In this notebook, we will fine-tune the [7B version of LLAMA2](https://huggingface.co/meta-llama/Llama-2-7b) from Meta leveraging QLoRA.
To do so, we will rely on the `transformers` library and `bitsandbytes`to load model in 4bit, `PEFT` and `trl`for model training using LoRA.

First, we'll load an off-the-shelf financial dataset and prepare the data. Then, we'll test how well the original model performs on our dataset. After that, we'll launch our training to fine-tune it. Finally, we'll be able to test our fine-tuned model and compare it to the original model.

Feel free to adapt with a different dataset to create your custom model!


## 0. Pre-requisites

In addition to package loading, you need to be connected to your Hugging Face space to download the model (and upload your fine-tuned model if you want to). Make sure that you have access rights to [Meta's HF space](https://huggingface.co/meta-llama/Llama-2-7b-hf) to be able to download the model later.
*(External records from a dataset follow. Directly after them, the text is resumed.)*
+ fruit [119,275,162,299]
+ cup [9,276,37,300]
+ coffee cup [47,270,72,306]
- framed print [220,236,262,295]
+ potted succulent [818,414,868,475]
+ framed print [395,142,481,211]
FIrst, let's download and prepare all the tools that we'll need

In [None]:
!pip install -q accelerate==0.21.0 peft==0.5.0 bitsandbytes==0.41.1 transformers==4.34.0 trl==0.7.2

In [None]:
import os
from getpass import getpass

import torch
from datasets import load_dataset
from peft import LoraConfig, PeftModel
from transformers import (
    AutoModelForCausalLM,
    AutoTokenizer,
    BitsAndBytesConfig,
    TrainingArguments,
    logging,
    pipeline,
)
from trl import SFTTrainer

In [None]:
# Hugging face token will be required to download & upload dataset & models
HF_TOKEN = getpass()

## 1. Load data

Data is in that case loaded from an existing Hugging Face dataset (see [AdaptLLM space](https://huggingface.co/datasets/AdaptLLM/finance-tasks)).
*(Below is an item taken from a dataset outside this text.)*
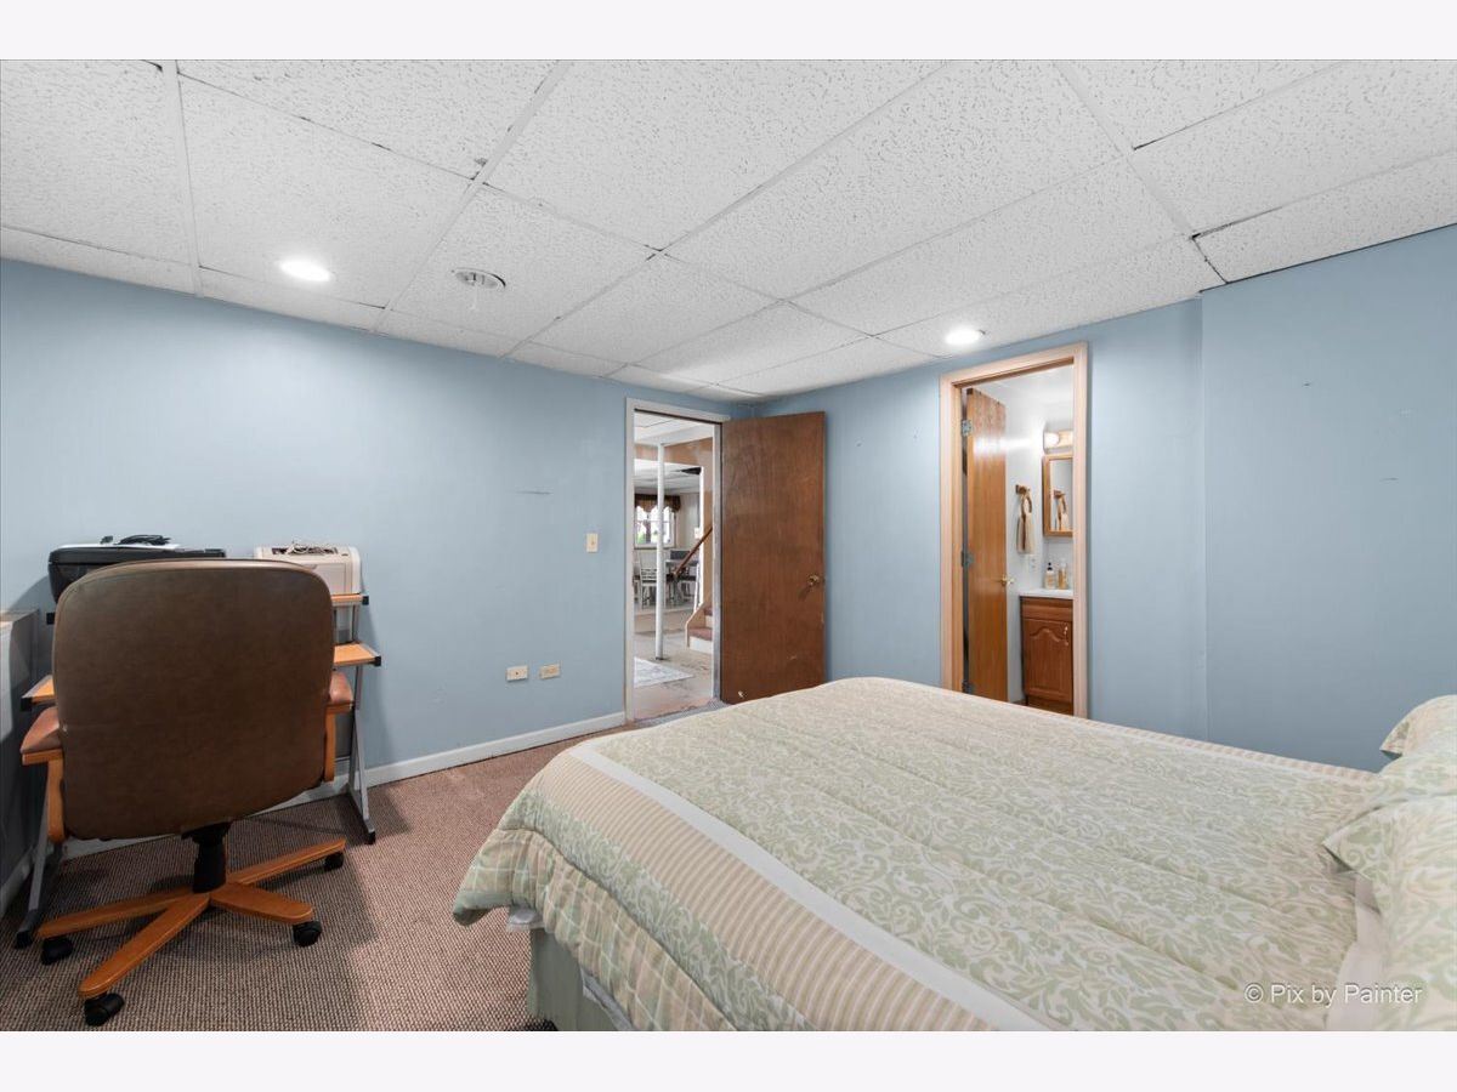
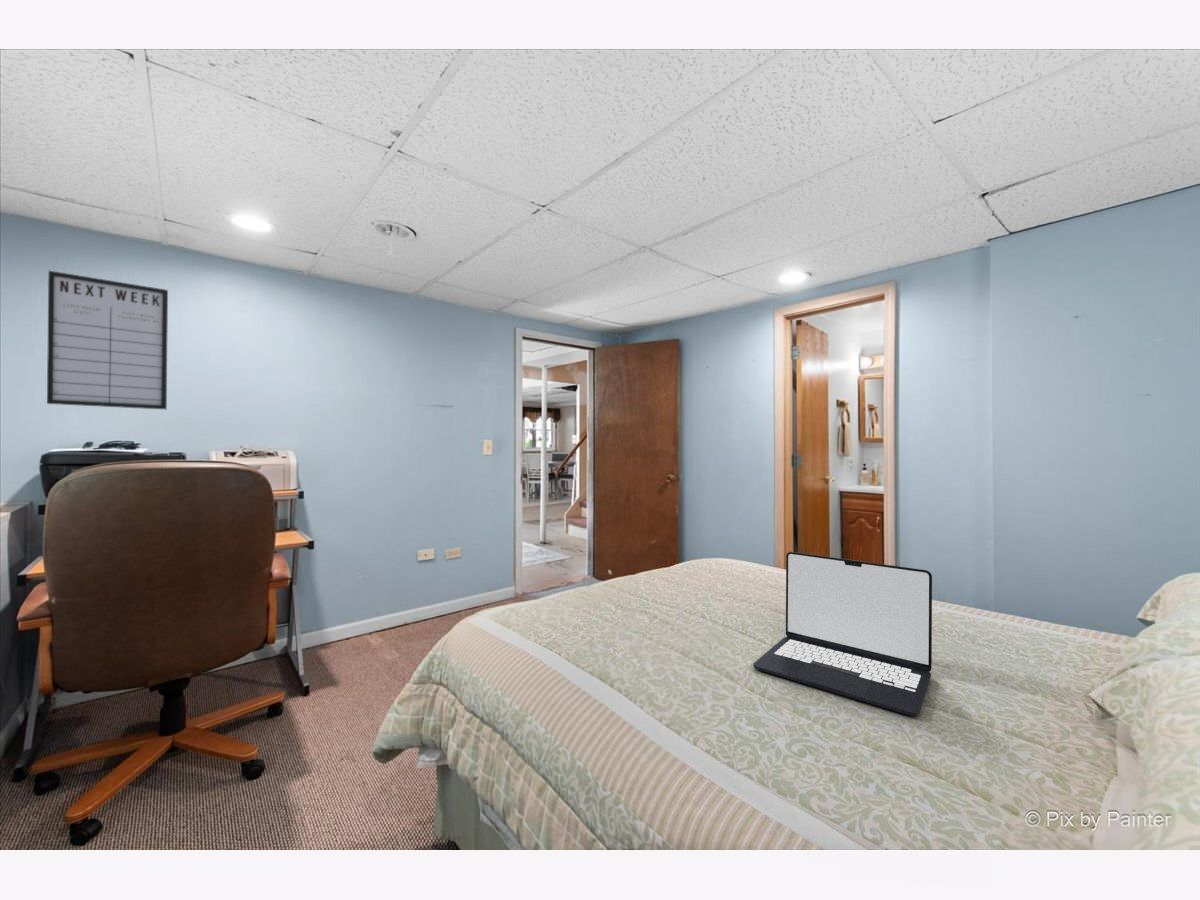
+ writing board [46,270,169,411]
+ laptop [752,551,933,717]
You can use a different dataset, or even load your own data to fine-tune the model with it. You can start with several hundred examples.

If you need to create the correct input for such fine-tuning, this is where [Kili](https://kili-technology.com/) can help with our state-of-the-art [labeling interfaces](https://kili-technology.com/platform/llm-tool) and [quality workflows](https://kili-technology.com/platform/explore-and-fix). Note that if you don't have the time or sufficient resources, Kili also offers professional end-to-end [labeling services](https://kili-technology.com/professional-services/kili-simple-offer).

In [None]:
# Dataset characteristics
# We select the ConvFinQA dataset from the finance-tasks space. This dataset only has a test split - See https://huggingface.co/datasets/AdaptLLM/finance-tasks
dataset_name = "AdaptLLM/finance-tasks"
subset = "ConvFinQA"
split = "test"

# Dataset loading
raw_dataset = load_dataset(dataset_name, subset, split=split)

In [None]:
raw_dataset

### Format the prompt

Let's create a function to format the raw data.
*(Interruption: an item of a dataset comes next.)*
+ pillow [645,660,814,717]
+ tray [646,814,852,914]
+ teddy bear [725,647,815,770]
In our case, our dataset has an input and a label that we merge into a single piece of text for the training.

If you use a different dataset, you'll have to adapt this function.



In [None]:
def formatting(dataset):
    dataset["input+labels"] = f"### Question: {dataset['input']}\n ### Answer: {dataset['label']}"
    return dataset

We apply our formating to the raw dataset and split it  with  `train_test_split` to keep a couple of examples for later trials.



In [None]:
dataset = raw_dataset.map(formatting).train_test_split(test_size=0.001)

In [None]:
dataset

## 2. Load base model

Before loading the base model from the meta-llama repository, make sure that you have access rights (see in [Meta's HF space](https://huggingface.co/meta-llama/Llama-2-7b-hf)).

In [None]:
# Model name in HF
model_name = "meta-llama/Llama-2-7b-hf"

# Load tokenizer and model with QLoRA configuration
compute_dtype = torch.float16

# Configuration
bnb_config = BitsAndBytesConfig(
    load_in_4bit=True,  # Activate 4-bit
    bnb_4bit_use_double_quant=False,  # double quantization for 4-bit base models
    bnb_4bit_quant_type="nf4",  # Quantization type (fp4 or nf4)
    bnb_4bit_compute_dtype=compute_dtype,  # Compute dtype for 4-bit base models
)

# Load base model
model = AutoModelForCausalLM.from_pretrained(
    model_name, quantization_config=bnb_config, token=HF_TOKEN
)

# Key values are disregarded for the fine-tuned model.
model.config.use_cache = False

## 3. Tokenization

Let's load our tokenizer:

In [None]:
# Load LLaMA tokenizer
tokenizer = AutoTokenizer.from_pretrained(
    model_name, padding_side="right", add_eos_token=True, add_bos_token=True, token=HF_TOKEN
)

tokenizer.pad_token = tokenizer.eos_token

We apply the tokenizer to be able to understand the length of the items and adapt as needed.

In [None]:
def generate_and_tokenize_prompt(dataset):
    result = tokenizer(dataset["input+labels"])
    return result


tokenized_train_dataset = dataset["train"].map(generate_and_tokenize_prompt)

In [None]:
from statistics import mean, median

lengths = [len(x["input_ids"]) for x in tokenized_train_dataset]

max_length = max(lengths)

print(f"Mean:{mean(lengths)}, Median: {median(lengths)}, Max:{max(lengths)}")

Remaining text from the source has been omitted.